Als „Inszenierung, um eine umfassende Aufklärung des Verhaltens der vier Steuerbeamten zu verhindern“, bezeichnete der Obmann der CDU im UNA 18/1, Peter Beuth, die heutige Klageankündigung von SPD und Grünen. „Mit der Klage gegen den Erweiterungsantrag von CDU und FDP soll offenbar verhindert werden, dass der Ausschuss und die Öffentlichkeit ein umfassendes Bild über die Umstände der Inruhestandsversetzung der vier ehemaligen Steuerbeamten erhalten. Bis zum heutigen Tage ist durch SPD und Grüne ausschließlich ein Beweisantrag zur Vernehmung der vier ehemaligen Steuerbeamten und des ehemaligen Sachgebietsleiters vorgelegt worden. Damit sei klar, dass es SPD und Grünen von Anfang an nur darauf angekommen ist, den vier ehemaligen Steuerbeamten eine Bühne zu verschaffen, damit diese ihre unhaltbaren Vorwürfen öffentlich wiederholen könnten“, so Beuth. Dies stehe dem Auftrag des Untersuchungsausschusses entgegen. Das Bundesverfassungsgericht habe schon 1978 entschieden, dass Zusatzfragen auch gegen den Willen der Minderheit zulässig seien, wenn der Ausschuss den Sachverhalt von vornherein nur unter einem eingeengten Blickwinkel untersucht und damit dem Parlament – und auch der Öffentlichkeit – allenfalls eine verzerrte Darstellung vermitteln kann.

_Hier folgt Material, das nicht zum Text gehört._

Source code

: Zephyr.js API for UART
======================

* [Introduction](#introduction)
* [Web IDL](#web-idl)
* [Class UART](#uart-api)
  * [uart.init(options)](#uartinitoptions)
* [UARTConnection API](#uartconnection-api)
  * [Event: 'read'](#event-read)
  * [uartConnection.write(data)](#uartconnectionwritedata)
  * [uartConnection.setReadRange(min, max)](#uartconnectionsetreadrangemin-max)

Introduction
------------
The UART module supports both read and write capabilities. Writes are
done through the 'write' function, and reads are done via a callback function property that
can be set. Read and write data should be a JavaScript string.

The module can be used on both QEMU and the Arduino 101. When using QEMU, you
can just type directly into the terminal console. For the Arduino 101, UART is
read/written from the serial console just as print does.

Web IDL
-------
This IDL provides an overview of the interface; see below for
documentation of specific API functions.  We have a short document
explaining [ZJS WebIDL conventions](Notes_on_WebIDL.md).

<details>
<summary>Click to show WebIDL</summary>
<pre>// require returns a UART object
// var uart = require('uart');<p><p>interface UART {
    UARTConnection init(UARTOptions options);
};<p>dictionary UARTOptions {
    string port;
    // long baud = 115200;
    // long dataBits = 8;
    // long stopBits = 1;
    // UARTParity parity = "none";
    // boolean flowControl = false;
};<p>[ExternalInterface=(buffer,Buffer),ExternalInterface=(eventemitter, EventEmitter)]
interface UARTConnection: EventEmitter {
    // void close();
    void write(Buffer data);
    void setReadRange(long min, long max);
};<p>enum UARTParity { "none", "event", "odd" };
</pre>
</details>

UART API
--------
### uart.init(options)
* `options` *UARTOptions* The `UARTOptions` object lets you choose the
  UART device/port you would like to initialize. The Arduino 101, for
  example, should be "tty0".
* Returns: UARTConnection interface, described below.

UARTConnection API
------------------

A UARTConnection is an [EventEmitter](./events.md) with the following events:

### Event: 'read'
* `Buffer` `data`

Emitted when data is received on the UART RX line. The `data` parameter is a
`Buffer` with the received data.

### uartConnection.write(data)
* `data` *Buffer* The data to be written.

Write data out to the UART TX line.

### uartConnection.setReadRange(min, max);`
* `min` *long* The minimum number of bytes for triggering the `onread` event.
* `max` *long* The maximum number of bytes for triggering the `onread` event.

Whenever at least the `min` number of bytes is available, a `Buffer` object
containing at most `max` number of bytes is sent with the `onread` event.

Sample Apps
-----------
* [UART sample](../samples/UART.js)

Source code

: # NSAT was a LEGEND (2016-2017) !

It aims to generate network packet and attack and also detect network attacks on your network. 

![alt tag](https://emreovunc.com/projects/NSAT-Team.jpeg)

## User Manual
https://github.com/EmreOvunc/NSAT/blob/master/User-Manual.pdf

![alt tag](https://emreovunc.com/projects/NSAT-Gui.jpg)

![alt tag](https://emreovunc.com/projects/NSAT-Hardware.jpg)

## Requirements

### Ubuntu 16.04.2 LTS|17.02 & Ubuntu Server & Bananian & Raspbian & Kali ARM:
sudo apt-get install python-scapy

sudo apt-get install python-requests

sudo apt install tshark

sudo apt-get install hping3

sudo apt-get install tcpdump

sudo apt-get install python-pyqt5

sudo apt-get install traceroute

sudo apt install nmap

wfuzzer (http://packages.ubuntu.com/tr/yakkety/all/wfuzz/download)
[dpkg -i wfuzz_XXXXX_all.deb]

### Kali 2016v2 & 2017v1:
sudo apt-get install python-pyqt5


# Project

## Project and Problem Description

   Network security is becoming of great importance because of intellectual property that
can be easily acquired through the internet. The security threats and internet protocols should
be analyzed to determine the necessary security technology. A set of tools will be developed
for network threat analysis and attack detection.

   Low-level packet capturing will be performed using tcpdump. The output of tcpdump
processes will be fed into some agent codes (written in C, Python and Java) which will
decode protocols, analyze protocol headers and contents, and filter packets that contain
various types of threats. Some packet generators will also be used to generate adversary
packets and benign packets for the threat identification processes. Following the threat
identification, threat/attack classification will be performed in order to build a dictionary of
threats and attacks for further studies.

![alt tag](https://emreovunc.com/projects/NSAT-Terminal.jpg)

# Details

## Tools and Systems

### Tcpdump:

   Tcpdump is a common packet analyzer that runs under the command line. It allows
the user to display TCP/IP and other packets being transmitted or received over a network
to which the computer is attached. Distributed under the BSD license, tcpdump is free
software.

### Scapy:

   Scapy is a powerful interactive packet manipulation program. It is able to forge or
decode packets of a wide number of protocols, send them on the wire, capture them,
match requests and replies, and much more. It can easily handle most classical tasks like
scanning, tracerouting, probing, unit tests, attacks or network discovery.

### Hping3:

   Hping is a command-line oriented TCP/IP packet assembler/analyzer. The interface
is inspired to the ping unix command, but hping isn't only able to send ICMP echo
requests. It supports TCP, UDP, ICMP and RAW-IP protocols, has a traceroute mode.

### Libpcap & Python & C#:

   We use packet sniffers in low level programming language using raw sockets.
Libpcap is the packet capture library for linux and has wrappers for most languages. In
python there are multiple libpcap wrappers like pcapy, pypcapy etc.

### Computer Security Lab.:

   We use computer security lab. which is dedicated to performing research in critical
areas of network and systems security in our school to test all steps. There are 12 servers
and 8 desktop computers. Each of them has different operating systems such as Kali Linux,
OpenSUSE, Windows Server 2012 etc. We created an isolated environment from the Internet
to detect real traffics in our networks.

„CDU und FDP haben von Anfang an darauf hingewirkt, dass der Ausschuss sich mit einer grundlegenden Aufarbeitung aller Aspekte der Inruhestandsversetzung der vier Beamten beschäftigen kann“, betonte Beuth. Dieses beinhalte die Fragen der von den vier Betroffenen von Anfang an angegriffenen Amtsverfügung ebenso wie die weiteren organisatorischen Maßnahmen innerhalb der Finanzverwaltung, mit denen die vier ihr weiteres Vorgehen immer wieder in der Öffentlichkeit zu rechtfertigen versucht hätten. Dazu gehöre letztlich auch die Frage, ob Abgeordnete Einfluss auf die vier ehemaligen Steuerbeamten ausgeübt hätten, damit diese zur Ermöglichung des Untersuchungsausschusses auf eine Klage gegen das Land verzichten. Befremdlich sei, dass die vier Betroffenen jetzt sogar ihre Vernehmung vor dem Ausschuss von Bedingungen abhängig machten, während SPD und Grüne „lauthals ihre schnelle Vernehmung“ forderten. Auch dieses stehe einer zügigen Arbeit des Untersuchungsausschusses entgegen.

„SPD und Grüne haben seit der Einsetzung des Untersuchungsausschusses im Januar 2010 über vier Monate Zeit gehabt, sich mit der Rechtmäßigkeit der Erweiterung des Untersuchungsgegenstandes zu beschäftigen. Dass sie erst jetzt und ohne Vorlage eines Schriftsatzes eine unklare Klage ankündigen, wirft erneut ein bezeichnendes Licht auf das Aufklärungsinteresse dieser beiden Fraktionen“, erklärte Beuth. Nun müsse darüber nachgedacht werden, ob der Eintritt in die Zeugenvernehmung während eines laufenden Staatsgerichtshofsverfahrens sinnvoll sei.